Remember at school, writing a history essay, but you didn’t really know what the question was so you wrote your own question and then answered that because you knew it? Or more topically, when a politician doesn’t answer the question posed by a reporter, but he states a different question in his response and then answers that?

This is like that.

  1. Assess the appetite for scope. The problem is vague, so probably big and hairy, but how far does the business really want to go with this? If you only have 3 months to do something before the market changes, this will change your view pretty quickly. This also often isn’t made clear up front, so you can end up with a team who see a deadline but aren’t moving, so you have to drive them (“oh, we’re being told what to do again”) instead of a team who have another engineering constraint to work with.
  2. Identify conflicts. Vagueness can sometimes also take the form of having many things to do at once, or there being some other requirements that need to run in parallel. This is where priority gets surfaced, and you should start seeing not just one big vague problem, but several distinct problems, which can each be solved separately.
  3. Gather and cull definitions of the “vague project”. You know if this is a 3 month or 12 month investment and you’ve got some clues as to which part is which, so you can start to think about what the question should be that you’re attempting to answer, or what the statement about what you’re doing is. It could be one thing, it could be many things, but either way gather a ton of ideas for it, and discard most of them based on whatever constraints you do know. The trick here is to remember that a) you’re looking at a bigger jigsaw puzzle than you’re used to and b) you don’t need the answers yet, just the questions.
  4. Play back the plan. Get the team to articulate what questions they plan on answering to address that original need. Now we have a collection of projects, which all interlink, and you can talk about priority of each of those pieces.

Whew. Finally we’re on familiar territory. Now all we have to do to get back to what we know is …

  1. Include some spikes in the backlog to figure out some details before you start building.
  2. Start building, and figure out the rest as you go.

The trick to doing this successfully is that you want to constantly ask how this ties back to the original vague starting point, and you might discover that actually, it wasn’t the right way of thinking about it. You know what though? That’s okay. Redefine the questions until you’ve got something that represents your intent.
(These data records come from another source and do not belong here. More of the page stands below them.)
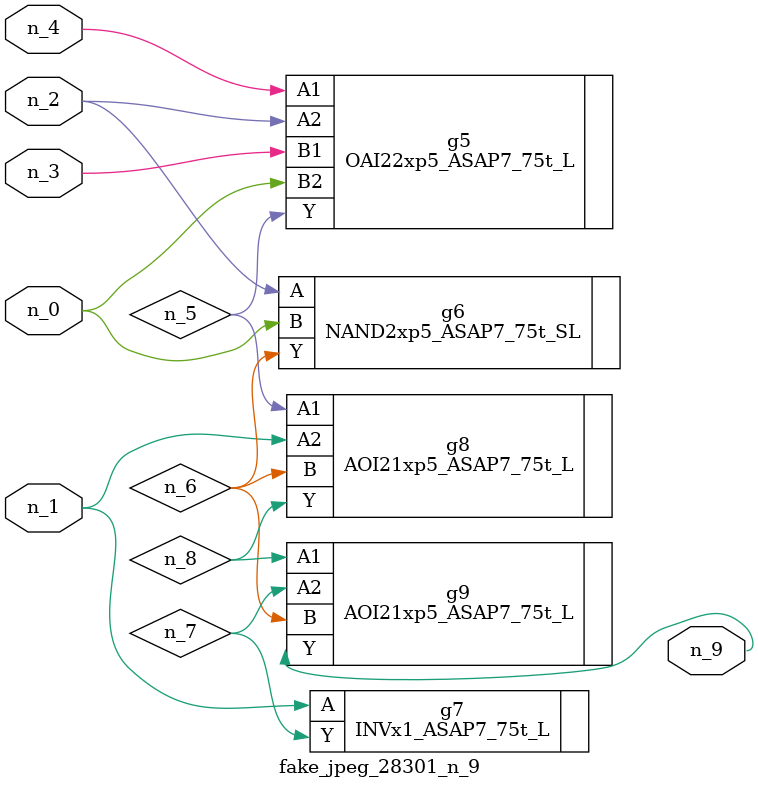
<source format=v>
module fake_jpeg_28301_n_9 (n_3, n_2, n_1, n_0, n_4, n_9);

input n_3;
input n_2;
input n_1;
input n_0;
input n_4;

output n_9;

wire n_8;
wire n_6;
wire n_5;
wire n_7;

OAI22xp5_ASAP7_75t_L g5 ( 
.A1(n_4),
.A2(n_2),
.B1(n_3),
.B2(n_0),
.Y(n_5)
);

NAND2xp5_ASAP7_75t_SL g6 ( 
.A(n_2),
.B(n_0),
.Y(n_6)
);

INVx1_ASAP7_75t_L g7 ( 
.A(n_1),
.Y(n_7)
);

AOI21xp5_ASAP7_75t_L g8 ( 
.A1(n_5),
.A2(n_1),
.B(n_6),
.Y(n_8)
);

AOI21xp5_ASAP7_75t_L g9 ( 
.A1(n_8),
.A2(n_7),
.B(n_6),
.Y(n_9)
);


endmodule
</source>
One final note: as you move through the continuum from low clarity to higher clarity your tools will change. During the build phase you’ll be all about your IDE and the code. Before the build phase, at that 70% learning phase, you might be busy with a debugger and Jira, working out scoping and tinkering with some technology. But before all that, in low clarity situations, you and your team need to understand that it’s about paper, pens, and other people. Write everything down, get ideas together, destroy them together, and talk to everyone you can think of who might be able to answer your questions.

If you still don’t have an answer to a question that you need before you start in on the building, you might need to design an experiment, but that’s a discussion for another day.